** Opening DATA PROVIDED block **

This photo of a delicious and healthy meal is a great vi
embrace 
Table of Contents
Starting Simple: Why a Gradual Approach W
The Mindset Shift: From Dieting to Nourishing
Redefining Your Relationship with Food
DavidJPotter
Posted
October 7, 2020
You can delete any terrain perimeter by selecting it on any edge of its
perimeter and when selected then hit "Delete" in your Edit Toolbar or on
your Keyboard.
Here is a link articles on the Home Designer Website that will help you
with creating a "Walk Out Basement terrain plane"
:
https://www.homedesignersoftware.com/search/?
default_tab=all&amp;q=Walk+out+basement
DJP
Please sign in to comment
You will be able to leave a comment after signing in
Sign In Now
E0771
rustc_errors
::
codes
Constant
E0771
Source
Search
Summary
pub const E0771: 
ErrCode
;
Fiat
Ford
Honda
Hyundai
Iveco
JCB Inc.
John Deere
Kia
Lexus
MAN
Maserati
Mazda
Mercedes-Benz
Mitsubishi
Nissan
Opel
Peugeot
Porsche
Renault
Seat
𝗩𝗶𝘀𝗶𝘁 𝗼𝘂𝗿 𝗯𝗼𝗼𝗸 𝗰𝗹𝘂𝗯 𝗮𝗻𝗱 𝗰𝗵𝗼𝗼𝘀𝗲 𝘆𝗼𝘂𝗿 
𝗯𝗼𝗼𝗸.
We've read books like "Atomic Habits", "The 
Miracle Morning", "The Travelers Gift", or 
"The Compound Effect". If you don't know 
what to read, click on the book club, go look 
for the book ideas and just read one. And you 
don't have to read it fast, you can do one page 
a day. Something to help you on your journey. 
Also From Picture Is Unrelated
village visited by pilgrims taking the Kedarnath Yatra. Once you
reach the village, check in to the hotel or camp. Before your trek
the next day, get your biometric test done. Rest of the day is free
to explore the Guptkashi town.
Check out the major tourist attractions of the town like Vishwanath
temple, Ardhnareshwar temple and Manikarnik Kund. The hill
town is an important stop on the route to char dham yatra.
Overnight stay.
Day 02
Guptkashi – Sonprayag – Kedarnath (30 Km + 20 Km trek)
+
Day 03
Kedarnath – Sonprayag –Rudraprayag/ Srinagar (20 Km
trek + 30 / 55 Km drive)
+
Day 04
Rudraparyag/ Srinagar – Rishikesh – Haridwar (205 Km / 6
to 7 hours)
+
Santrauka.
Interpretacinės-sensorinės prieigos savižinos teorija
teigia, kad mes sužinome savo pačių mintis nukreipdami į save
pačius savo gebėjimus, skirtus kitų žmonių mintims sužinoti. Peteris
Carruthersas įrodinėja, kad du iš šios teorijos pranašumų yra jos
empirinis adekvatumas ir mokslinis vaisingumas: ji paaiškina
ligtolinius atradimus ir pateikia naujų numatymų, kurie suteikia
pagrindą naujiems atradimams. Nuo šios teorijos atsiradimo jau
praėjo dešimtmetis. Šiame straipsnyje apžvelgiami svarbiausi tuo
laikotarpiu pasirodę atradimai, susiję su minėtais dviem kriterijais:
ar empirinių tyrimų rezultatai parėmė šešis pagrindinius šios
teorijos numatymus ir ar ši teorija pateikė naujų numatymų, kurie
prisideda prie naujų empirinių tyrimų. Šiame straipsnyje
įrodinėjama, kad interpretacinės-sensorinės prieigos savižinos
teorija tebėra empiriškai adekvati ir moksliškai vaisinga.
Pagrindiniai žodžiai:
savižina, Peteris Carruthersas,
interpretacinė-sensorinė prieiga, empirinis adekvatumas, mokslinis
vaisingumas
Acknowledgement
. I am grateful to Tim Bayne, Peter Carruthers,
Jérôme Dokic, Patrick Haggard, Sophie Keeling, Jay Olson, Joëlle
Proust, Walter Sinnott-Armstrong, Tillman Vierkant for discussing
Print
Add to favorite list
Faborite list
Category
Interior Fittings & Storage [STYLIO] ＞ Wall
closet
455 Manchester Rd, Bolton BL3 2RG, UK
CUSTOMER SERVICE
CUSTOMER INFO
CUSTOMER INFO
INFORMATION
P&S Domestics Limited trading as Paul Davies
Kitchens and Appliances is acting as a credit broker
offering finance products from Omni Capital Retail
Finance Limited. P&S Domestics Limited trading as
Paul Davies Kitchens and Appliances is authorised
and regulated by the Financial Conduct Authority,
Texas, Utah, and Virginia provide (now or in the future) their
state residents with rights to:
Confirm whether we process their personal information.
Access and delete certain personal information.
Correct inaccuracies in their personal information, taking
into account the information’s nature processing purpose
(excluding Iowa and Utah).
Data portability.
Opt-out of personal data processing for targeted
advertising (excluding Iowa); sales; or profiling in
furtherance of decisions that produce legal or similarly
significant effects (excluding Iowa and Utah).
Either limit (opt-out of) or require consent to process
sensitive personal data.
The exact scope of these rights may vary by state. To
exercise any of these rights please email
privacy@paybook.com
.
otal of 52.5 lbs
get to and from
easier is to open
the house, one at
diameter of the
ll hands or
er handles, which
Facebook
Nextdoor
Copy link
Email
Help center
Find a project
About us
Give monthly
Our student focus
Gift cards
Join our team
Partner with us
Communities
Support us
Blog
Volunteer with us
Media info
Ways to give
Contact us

** Closing DATA PROVIDED block **

REQUIRED ACTION:
Copy from the entries above each line in which the string "Sonprayag" can be found.

RESPONSE AREA:
Guptkashi – Sonprayag – Kedarnath (30 Km + 20 Km trek)
Kedarnath – Sonprayag –Rudraprayag/ Srinagar (20 Km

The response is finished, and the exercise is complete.